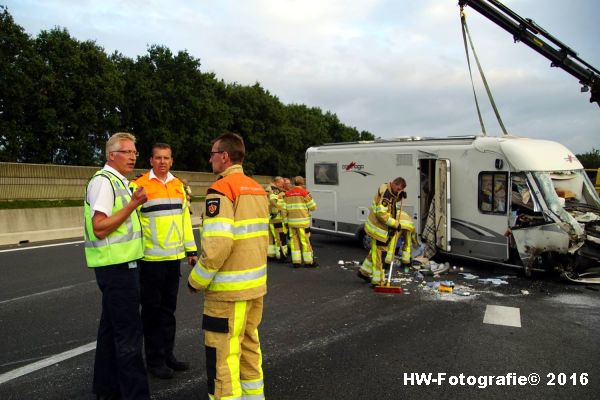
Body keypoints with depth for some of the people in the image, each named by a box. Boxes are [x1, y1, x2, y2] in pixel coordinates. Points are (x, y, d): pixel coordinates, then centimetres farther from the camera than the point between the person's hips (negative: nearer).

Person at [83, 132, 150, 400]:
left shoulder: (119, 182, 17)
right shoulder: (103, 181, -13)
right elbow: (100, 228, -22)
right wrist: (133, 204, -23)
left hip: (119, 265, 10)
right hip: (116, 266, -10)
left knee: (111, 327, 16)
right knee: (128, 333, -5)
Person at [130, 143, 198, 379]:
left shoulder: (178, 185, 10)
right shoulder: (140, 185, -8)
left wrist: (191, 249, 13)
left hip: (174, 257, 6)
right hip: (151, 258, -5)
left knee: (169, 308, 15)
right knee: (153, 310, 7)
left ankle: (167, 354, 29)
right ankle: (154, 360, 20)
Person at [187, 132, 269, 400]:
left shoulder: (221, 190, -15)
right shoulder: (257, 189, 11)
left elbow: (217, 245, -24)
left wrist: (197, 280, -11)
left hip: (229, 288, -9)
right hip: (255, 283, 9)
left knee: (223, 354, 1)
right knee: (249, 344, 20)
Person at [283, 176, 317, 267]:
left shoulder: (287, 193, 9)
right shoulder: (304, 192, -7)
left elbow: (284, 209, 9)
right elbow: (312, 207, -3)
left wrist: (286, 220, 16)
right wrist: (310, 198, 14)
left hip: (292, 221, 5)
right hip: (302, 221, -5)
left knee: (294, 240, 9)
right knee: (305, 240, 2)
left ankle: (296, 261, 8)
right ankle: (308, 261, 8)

### Work task
For this task, write out exactly the lines of the entries above, starting at the line with "left knee: (169, 308, 15)" and ending at the line with "left knee: (223, 354, 1)", both included, and no others.

### Solution to the exercise
left knee: (169, 308, 15)
right knee: (153, 310, 7)
left ankle: (167, 354, 29)
right ankle: (154, 360, 20)
Person at [187, 132, 269, 400]:
left shoulder: (221, 190, -15)
right shoulder: (257, 189, 11)
left elbow: (217, 245, -24)
left wrist: (197, 280, -11)
left hip: (229, 288, -9)
right hip: (255, 283, 9)
left knee: (223, 354, 1)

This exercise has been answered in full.